Will he be able to bring Ferrari back to its former glory?
Taking on a new role within a familiar industry is no easy task. To transfer to one of the most high-profile jobs in Formula One, stepping into the spotlight while trying to turn around the biggest name in the sport, is more difficult still.
In 2015, Maurizio Arrivabene will have to overcome a number of hurdles as he makes the move from behind-the-scenes sponsor to Ferrari leader: current fights over engines, cost controls, and customer cars are not going to disappear by Melbourne.
The pyschological battle
But the biggest hurdle that Ferrari’s newest team principal will have to overcome is a psychological battle, that of stability.
Stefano Domenicali spent decades of his life at Maranello, and served as the Scuderia’s team principal from 2008 until early 2014. And since the Chinese Grand Prix last April, when the shock of Domenicali’s surprise departure was still resounding through the paddock, Ferrari’s F1 personnel have been operating in a state of chaos.
First, the arrival of a non-racing man as boss took the team some getting used to.

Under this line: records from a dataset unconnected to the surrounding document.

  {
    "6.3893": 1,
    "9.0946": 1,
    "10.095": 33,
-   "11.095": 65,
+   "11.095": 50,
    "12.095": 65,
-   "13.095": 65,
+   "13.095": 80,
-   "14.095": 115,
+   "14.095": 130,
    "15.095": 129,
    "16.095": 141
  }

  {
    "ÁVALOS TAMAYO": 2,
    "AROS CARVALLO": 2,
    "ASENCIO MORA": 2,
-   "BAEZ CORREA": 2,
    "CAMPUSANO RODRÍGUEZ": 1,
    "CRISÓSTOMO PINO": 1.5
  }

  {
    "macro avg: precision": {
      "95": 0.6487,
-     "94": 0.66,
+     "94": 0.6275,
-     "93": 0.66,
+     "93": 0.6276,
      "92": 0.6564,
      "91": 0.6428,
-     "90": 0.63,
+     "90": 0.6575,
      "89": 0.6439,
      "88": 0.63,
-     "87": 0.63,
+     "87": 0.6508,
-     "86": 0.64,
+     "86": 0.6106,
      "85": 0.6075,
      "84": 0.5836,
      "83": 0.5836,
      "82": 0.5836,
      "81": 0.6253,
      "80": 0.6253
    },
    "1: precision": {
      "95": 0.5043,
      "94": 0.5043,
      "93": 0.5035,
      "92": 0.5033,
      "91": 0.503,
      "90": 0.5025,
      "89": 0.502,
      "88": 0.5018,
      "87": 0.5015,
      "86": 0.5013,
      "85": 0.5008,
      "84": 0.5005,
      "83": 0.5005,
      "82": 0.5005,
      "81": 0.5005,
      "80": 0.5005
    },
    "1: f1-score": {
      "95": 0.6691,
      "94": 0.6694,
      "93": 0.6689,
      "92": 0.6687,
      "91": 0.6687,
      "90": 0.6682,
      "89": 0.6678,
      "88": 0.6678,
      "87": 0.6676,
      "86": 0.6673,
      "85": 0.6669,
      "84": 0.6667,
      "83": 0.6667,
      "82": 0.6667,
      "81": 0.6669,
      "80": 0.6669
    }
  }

Then Luca di Montezemolo - a man whose Ferrari career started in 1973 - resigned as Ferrari chairman. And before the champagne corks had been cleared from the Abu Dhabi podium, Marco Mattiacci was history and Maurizio Arrivabene was in charge of the Scuderia.
In it for the long haul
From the point of view of a team employee, it’s been something of a rollercoaster of a year. Arrivabene’s first big task will be to convince his team that he is in it for the long haul, that he will not be leaving the Ferrari family to cast about for new leadership.
It helps that Arrivabene is already a familiar face to the team, a man they have seen at races for years. He - and Philip Morris - stuck with the team even when they could no longer openly use the sport to promote their brand, and his commercial influence is such that he has been the voice of sponsors on the Formula One Commission since 2010.

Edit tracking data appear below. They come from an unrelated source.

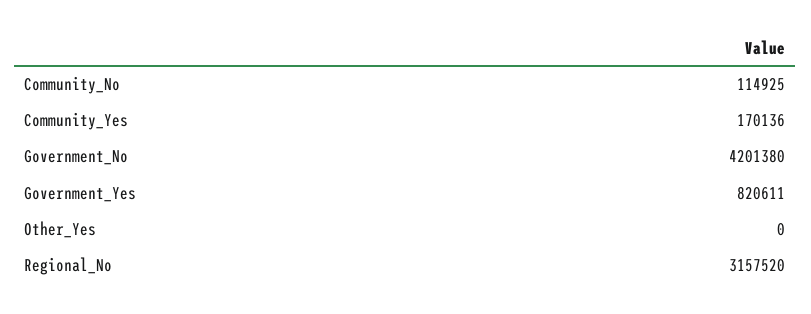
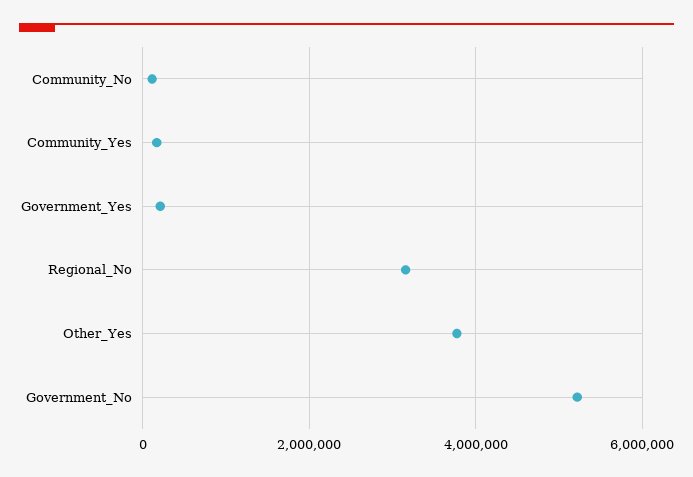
  {
    "Community_No": 114925,
    "Community_Yes": 170136,
-   "Government_No": 4201380,
+   "Government_No": 5200000,
-   "Government_Yes": 820611,
+   "Government_Yes": 200000,
-   "Other_Yes": 0,
+   "Other_Yes": 3800000,
    "Regional_No": 3157520
  }

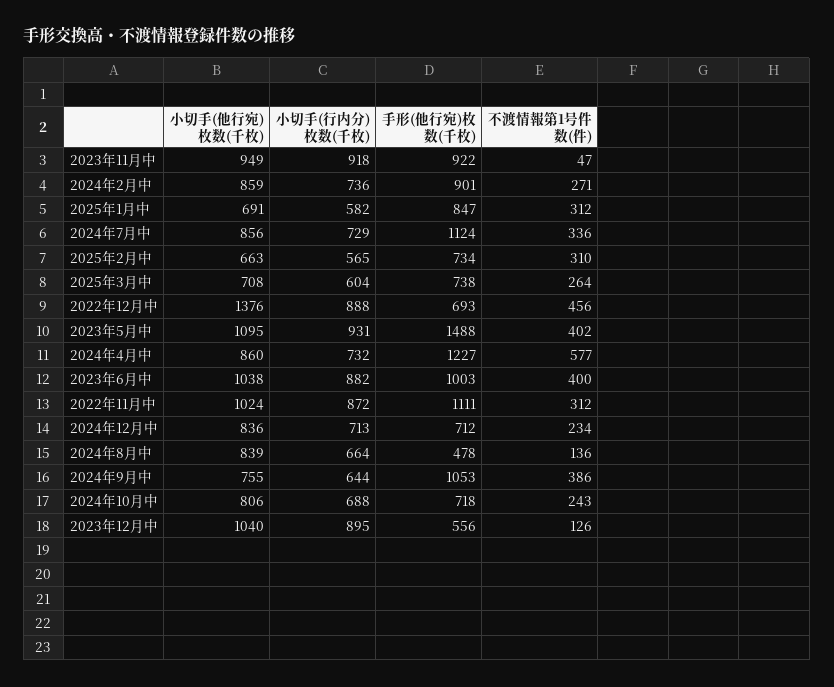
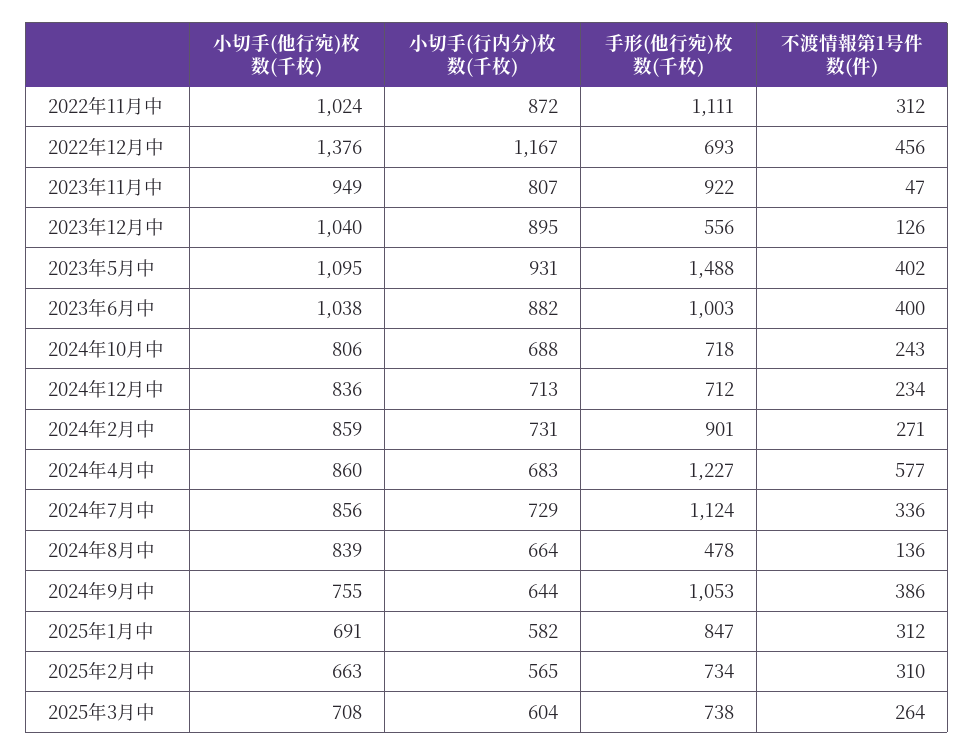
  {
    "小切手(他行宛)枚数(千枚)": {
      "2023年11月中": 949,
      "2024年2月中": 859,
      "2025年1月中": 691,
      "2024年7月中": 856,
      "2025年2月中": 663,
      "2025年3月中": 708,
      "2022年12月中": 1376,
      "2023年5月中": 1095,
      "2024年4月中": 860,
      "2023年6月中": 1038,
      "2022年11月中": 1024,
      "2024年12月中": 836,
      "2024年8月中": 839,
      "2024年9月中": 755,
      "2024年10月中": 806,
      "2023年12月中": 1040
    },
    "小切手(行内分)枚数(千枚)": {
-     "2023年11月中": 918,
+     "2023年11月中": 807,
-     "2024年2月中": 736,
+     "2024年2月中": 731,
      "2025年1月中": 582,
      "2024年7月中": 729,
      "2025年2月中": 565,
      "2025年3月中": 604,
-     "2022年12月中": 888,
+     "2022年12月中": 1167,
      "2023年5月中": 931,
-     "2024年4月中": 732,
+     "2024年4月中": 683,
      "2023年6月中": 882,
      "2022年11月中": 872,
      "2024年12月中": 713,
      "2024年8月中": 664,
      "2024年9月中": 644,
      "2024年10月中": 688,
      "2023年12月中": 895
    },
    "手形(他行宛)枚数(千枚)": {
      "2023年11月中": 922,
      "2024年2月中": 901,
      "2025年1月中": 847,
      "2024年7月中": 1124,
      "2025年2月中": 734,
      "2025年3月中": 738,
      "2022年12月中": 693,
      "2023年5月中": 1488,
      "2024年4月中": 1227,
      "2023年6月中": 1003,
      "2022年11月中": 1111,
      "2024年12月中": 712,
      "2024年8月中": 478,
      "2024年9月中": 1053,
      "2024年10月中": 718,
      "2023年12月中": 556
    },
    "不渡情報第1号件数(件)": {
      "2023年11月中": 47,
      "2024年2月中": 271,
      "2025年1月中": 312,
      "2024年7月中": 336,
      "2025年2月中": 310,
      "2025年3月中": 264,
      "2022年12月中": 456,
      "2023年5月中": 402,
      "2024年4月中": 577,
      "2023年6月中": 400,
      "2022年11月中": 312,
      "2024年12月中": 234,
      "2024年8月中": 136,
      "2024年9月中": 386,
      "2024年10月中": 243,
      "2023年12月中": 126
    }
  }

Politically, despite their handouts and vetos, of late Ferrari have not been the influential force they once were, with Christian Horner now di Montezemolo’s heir apparent as the team figure most vocal about pressing for changes to regulations and practices. In his short time as team principal, Mattiacci was too busy concentrating on Ferrari to play many political games, but Arrivabene arrived in the role with a good relationship with Bernie Ecclestone already in the bag.
Confidence is key
That there is already paddock confidence in his capabilities is a serious advantage to the Italian. Even better, however, are the indications that Arrivabene intends to play to his strengths, not assume the role of an over-extended jack-of-all-trades. In mid-December, a press release delineating Ferrari’s internal reorganisation included mention of a new Commercial Department, of which Arrivabene is the interim head. Nothing could be more logical.
Equally logical - although the on-track effects remain to be seen - was the decision to give the team “a flatter structure and clear assignment of responsibilities.”
Factors out of his control
There are some hurdles in Arrivabene’s path that he can do little about. While there are high hopes for James Allison’s work on the 2015 Ferrari, should the car prove not to be up to scratch it will be as the result of decisions made before Arrivabene even considered that he might one day lead the Scuderia. But, as team principal, it will be up to him to manage and deflect any criticism while keeping his team motivated. Should Renault’s engine upgrades leave the Ferrari power unit floundering, the same will apply.
And then there is the hurdle of expectation. While hell hath no fury like a woman scorned, a scorned woman has nothing on a disappointed tifoso. The only team to bear the weight of a country’s expectations, Ferrari is a team which - despite previous ruts in their long history - is expected to run at the front come hell or high water.
Turning around Ferrari will not be easy. But with the right group of people, it can be done, as Jean Todt, Ross Brawn, Rory Byrne, and Michael Schumacher proved at the turn of the millennium.